----- Material provided -----

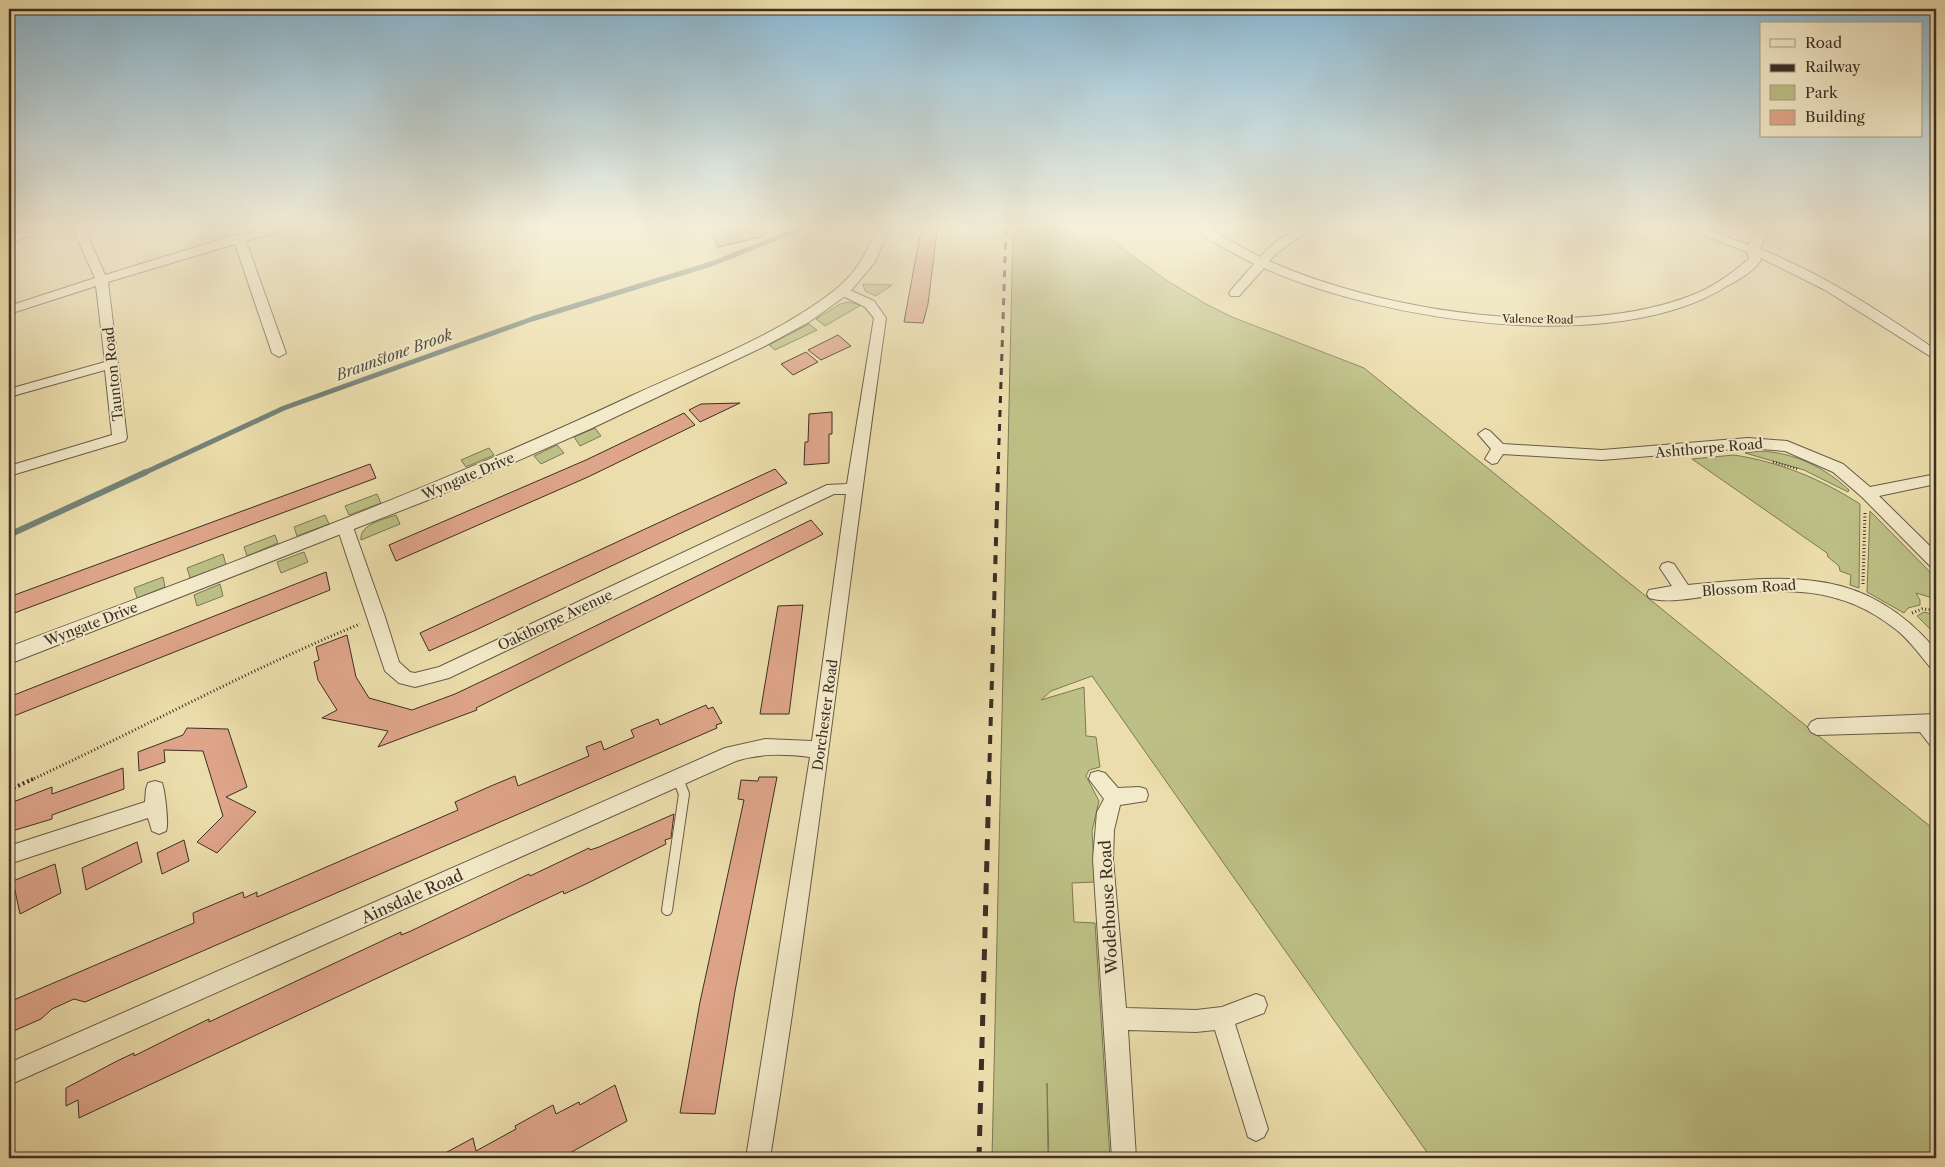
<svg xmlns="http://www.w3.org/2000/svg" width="1945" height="1167" font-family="'Libre Caslon Text',serif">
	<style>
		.green { fill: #bdc086; stroke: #7c7856 }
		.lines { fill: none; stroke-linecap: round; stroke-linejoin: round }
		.stream-far1 { stroke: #748379; stroke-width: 5 }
		.stream { stroke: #748379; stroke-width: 6 }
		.building { fill: #dfa58a; stroke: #3c2f26 }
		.service-far1-casing { stroke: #685b48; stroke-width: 9 }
		.service-casing { stroke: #685b48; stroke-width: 12 }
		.minor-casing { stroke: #685b48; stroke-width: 2 }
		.tertiary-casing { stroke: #685b48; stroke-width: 2 }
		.path-far2 { stroke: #3c2f26; stroke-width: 2.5; stroke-dasharray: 1 2; stroke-linecap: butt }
		.path-far1 { stroke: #3c2f26; stroke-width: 3; stroke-dasharray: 1 2.5; stroke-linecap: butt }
		.path { stroke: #3c2f26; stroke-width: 4; stroke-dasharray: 2 3; stroke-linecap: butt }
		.service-far1 { stroke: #f3eac9; stroke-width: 8 }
		.service { stroke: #f3eac9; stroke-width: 10 }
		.minor { fill: #f3eac9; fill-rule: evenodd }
		.tertiary { fill: #f3eac9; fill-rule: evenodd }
		.rail-far2 { stroke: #3c2f26; stroke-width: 3; stroke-dasharray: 7 7; stroke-linecap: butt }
		.rail-far1 { stroke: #3c2f26; stroke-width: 4; stroke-dasharray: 9 9; stroke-linecap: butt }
		.rail { stroke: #3c2f26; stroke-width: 5; stroke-dasharray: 11 11; stroke-linecap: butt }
		.labels { text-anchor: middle; stroke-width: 4; stroke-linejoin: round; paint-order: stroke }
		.far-street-label { font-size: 11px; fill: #3c2f26; stroke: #f3eac9 }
		.street-label { font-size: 14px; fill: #3c2f26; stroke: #f3eac9 }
		.water-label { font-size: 15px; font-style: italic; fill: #545248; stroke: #f3eac9 }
		.near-street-label { font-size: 16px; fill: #3c2f26; stroke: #f3eac9 }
	</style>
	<rect width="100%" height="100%" fill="#ecdeac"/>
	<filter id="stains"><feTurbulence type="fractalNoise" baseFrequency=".004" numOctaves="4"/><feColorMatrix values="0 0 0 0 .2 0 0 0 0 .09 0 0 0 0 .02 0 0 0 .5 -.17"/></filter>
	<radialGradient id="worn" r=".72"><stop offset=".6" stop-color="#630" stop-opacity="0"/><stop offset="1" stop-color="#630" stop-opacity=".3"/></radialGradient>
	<path class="green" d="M1013,229H1103L1123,249L1166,280L1206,304L1232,317L1364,368L1936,831V1158H1431L1092,676L1051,691L1041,700L1084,687L1086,736L1096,737L1100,767L1089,770L1086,776L1099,801L1092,831L1095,882L1072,883L1074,922L1095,923L1110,1158H1049L1047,1083L1048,1158H992Z
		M863,284L892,285L876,296L865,291Z
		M849,302L861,305L825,326L816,319L840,304Z
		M809,324L817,330L775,350L769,345Z
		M595,428L601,436L580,446L574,437Z
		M557,445L564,453L541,464L534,456Z
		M489,448L494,455L466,467L461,460Z
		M1761,451C1795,453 1824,467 1849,490L1848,492L1804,470L1745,453Z
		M1734,455C1780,462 1821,479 1860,504L1859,588L1850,585L1851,575L1840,571L1839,566L1828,557L1827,553L1692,459Z
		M377,494L381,503L349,515L345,506Z
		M1870,511L1936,578V599L1916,593L1920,600V605L1908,608L1904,613L1867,592Z
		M325,515L329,524L297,536L294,527Z
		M396,515L400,524L361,540C359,524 385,519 396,515Z
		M275,535L278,543L247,556L244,547Z
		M304,552L308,562L281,573L277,562Z
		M223,554L226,565L190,578L187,568Z
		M163,577L165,587L137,598L134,588Z
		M220,584L223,596L197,606L194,595Z
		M1924,612L1936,615V635L1917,616Z"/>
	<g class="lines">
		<path class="stream-far1" d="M144,473L284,408L532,319L711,264L800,229"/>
		<path class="stream" d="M9,535L146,472"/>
	</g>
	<path class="building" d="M710,229H763L764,236L718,247Z
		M921,230L937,231L928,304L923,323L904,322Z
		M838,335L851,346L821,360L808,350Z
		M806,352L818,362L793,375L781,364Z
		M740,403L700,422L689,410L701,404Z
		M832,412V434H829V463L804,465L805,442H808L809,414Z
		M684,413L695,425L588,477L396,561L389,545L586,460Z
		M370,464L376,478L9,615V597Z
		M775,469L787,483L476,630L429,651L420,633Z
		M811,520L823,534L816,538L476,708L477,710L378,747L388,731L322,718L337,710L318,680L314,662L319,660L316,647L347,635L356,677L369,698L412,710L455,694L514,666Z
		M326,572L330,590L9,718V697Z
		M803,605L789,714H760L778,606Z
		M706,705L708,709L713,707L722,723L716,725L717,728L85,1002L74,999L52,1009L41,1019L9,1033V1002L194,923L193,913L243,892L244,898L257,892V897L458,810L455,802L491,786L515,776L518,786L589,756L586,747L601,741L604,750L634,737L631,730L658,719L660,725Z
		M187,728L228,729L247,787L226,797L256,812L217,853L197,842L223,816L203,751L164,750L165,762L139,771L138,752L183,735Z
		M123,768L124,789L52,815V819L12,831L13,802L52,787V794Z
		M759,777H777L735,991L715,1114L680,1113L700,1002L744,800L738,799L741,780L758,781Z
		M674,814L671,838L665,840L666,844L588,883L564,894L563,891L79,1118L78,1100L66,1106V1088L117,1061L134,1053V1056L178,1034L209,1019V1022L401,932V935L411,931L529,874L530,876L589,848L590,850L599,847Z
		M184,840L189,861L162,874L157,853Z
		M137,842L142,862L86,890L82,868Z
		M55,864L61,893L20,914L13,881Z
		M615,1085L627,1121L561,1158H436L473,1138L476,1151L516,1129L515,1126L553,1105L556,1114L579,1102L580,1105Z"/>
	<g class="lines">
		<defs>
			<path id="service-far1" d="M678,778L679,780"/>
			<path id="service" d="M667,910L684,794L678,779"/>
			<path id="minor" d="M30,229H48L46,231L9,243V235Z
				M73,229H85L105,275L235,235L264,229H283L281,231L246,241L286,353L279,357L272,353L235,244L108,282L127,438L125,441L9,476V466L112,435L105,370L9,397V389L105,362L96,286L9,314V306L95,278Z
				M1195,229H1209L1260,257C1273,242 1291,229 1311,229L1277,253L1269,261C1382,312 1578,342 1695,294C1715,286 1732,273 1749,259L1747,252L1692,231L1690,229H1706L1749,245L1756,229H1768L1760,249C1823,274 1880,311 1936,350V360L1825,290L1761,258C1760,268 1737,281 1727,286C1614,358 1380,320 1264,268L1239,296H1231L1229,293L1231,290L1254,264L1211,241Z
				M843,287L874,301L886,318C846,598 815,879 770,1158H746L810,757C785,754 761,753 736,761L9,1085V1063L725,748L765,739L812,741L846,494H834L449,678L415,687L399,683L385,671L337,527L340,523H350L353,527L385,617L399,662L410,672L415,673L439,667L827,485L847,484L874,318L865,307L839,294L837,291Z
				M1485,429L1490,431L1503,444L1602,450L1748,438L1787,441L1843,464L1870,487L1936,474V484L1879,496L1936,552V568L1930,566L1862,497L1833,472L1785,451L1748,448L1602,460L1503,454L1497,463L1492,464L1485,459L1491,449L1478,434Z
				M1668,562L1674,564L1688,585C1789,575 1865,566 1936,650V669L1930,667C1919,654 1908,638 1894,628C1840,585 1782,588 1717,595C1698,597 1667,604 1649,598L1647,594L1649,590L1672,586L1660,568L1662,564Z
				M1936,714V747L1930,745L1920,732L1817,735L1811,732L1808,727L1811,722L1817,719Z
				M1098,771L1105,773L1118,788L1139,787L1146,789L1148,795L1146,801L1120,805L1114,830L1113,859L1126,1008L1196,1010L1222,1007L1256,994L1264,997L1267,1005L1264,1013L1235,1024L1268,1129L1264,1137L1256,1141L1248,1137L1215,1030L1196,1032L1128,1030L1136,1158H1112L1093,859L1097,812L1104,799L1089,779L1091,773Z
				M155,781L162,783C165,791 169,824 166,831L159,834L152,831L148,818L9,864V846L145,802L146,789L148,783Z"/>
			<path id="tertiary" d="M875,229H889L875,262L848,294L809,322L763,347L590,429L428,500L9,664V647C218,568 428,491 631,396C700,364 775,337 835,290C855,274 868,253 875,229Z"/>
		</defs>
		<use href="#service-far1" class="service-far1-casing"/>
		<use href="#service" class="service-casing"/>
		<use href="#minor" class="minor-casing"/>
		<use href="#tertiary" class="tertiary-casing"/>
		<path class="path-far2" d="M1773,462L1798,469"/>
		<path class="path-far1" d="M1863,584L1865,513
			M1912,613L1922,609L1936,610
			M31,780C141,729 248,670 360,624"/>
		<path class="path" d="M9,790L33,779"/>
		<use href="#service-far1" class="service-far1"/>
		<use href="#service" class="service"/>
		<use href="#minor" class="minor"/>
		<use href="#tertiary" class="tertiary"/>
		<path class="rail-far2" d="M998,473L1006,229"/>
		<path class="rail-far1" d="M989,780L998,472"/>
		<path class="rail" d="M979,1158L989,779"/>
	</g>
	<linearGradient id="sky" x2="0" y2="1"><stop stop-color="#89b7d2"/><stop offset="0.58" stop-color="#f6f0da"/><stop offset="1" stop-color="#f6f0da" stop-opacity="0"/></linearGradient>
	<rect width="1945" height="392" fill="url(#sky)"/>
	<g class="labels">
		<g class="far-street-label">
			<text transform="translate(1538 319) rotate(1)" y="4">Valence Road</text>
		</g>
		<g class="street-label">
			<text transform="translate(113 374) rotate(-96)" y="5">Taunton Road</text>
			<text transform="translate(1709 448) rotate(-5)" y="5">Ashthorpe Road</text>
			<text transform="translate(468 476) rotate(-23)" y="5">Wyngate Drive</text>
			<text transform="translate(1749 588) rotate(-4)" y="5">Blossom Road</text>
			<text transform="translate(555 620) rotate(-25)" y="5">Oakthorpe Avenue</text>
			<text transform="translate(91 624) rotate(-21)" y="5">Wyngate Drive</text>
			<text transform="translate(825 715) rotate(-82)" y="5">Dorchester Road</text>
		</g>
		<g class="water-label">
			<text transform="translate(394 355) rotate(-20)" y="5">Braunstone Brook</text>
		</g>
		<g class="near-street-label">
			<text transform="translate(412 896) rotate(-24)" y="6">Ainsdale Road</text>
			<text transform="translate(1108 907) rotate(-93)" y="6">Wodehouse Road</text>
		</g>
	</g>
	<rect width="1945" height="1167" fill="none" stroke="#ecdeac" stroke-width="30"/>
	<rect x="10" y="10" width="1925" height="1147" fill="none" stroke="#3c2f26" stroke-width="2.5"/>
	<rect x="15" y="15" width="1915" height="1137" fill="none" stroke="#3c2f26"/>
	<rect x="1760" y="22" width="162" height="115" fill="#f3eac9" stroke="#aa9f88"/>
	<rect x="1770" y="39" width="25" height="8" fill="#f3eac9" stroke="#aa9f88"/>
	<text x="1805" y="48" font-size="15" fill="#3c2f26">Road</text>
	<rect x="1770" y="64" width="25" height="8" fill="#3c2f26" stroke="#aa9f88"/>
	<text x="1805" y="72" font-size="15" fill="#3c2f26">Railway</text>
	<rect x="1770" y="85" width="25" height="15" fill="#bdc086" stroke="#aa9f88"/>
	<text x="1805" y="98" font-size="15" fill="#3c2f26">Park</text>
	<rect x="1770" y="110" width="25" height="15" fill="#dfa58a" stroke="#aa9f88"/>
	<text x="1805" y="122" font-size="15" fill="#3c2f26">Building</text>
	<rect width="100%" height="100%" filter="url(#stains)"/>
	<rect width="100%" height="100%" fill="url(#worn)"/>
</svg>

-----

__Task directions__. Within the entries above, work out the number of lines that include the string "worn" and give only that.

__Written solution__. 2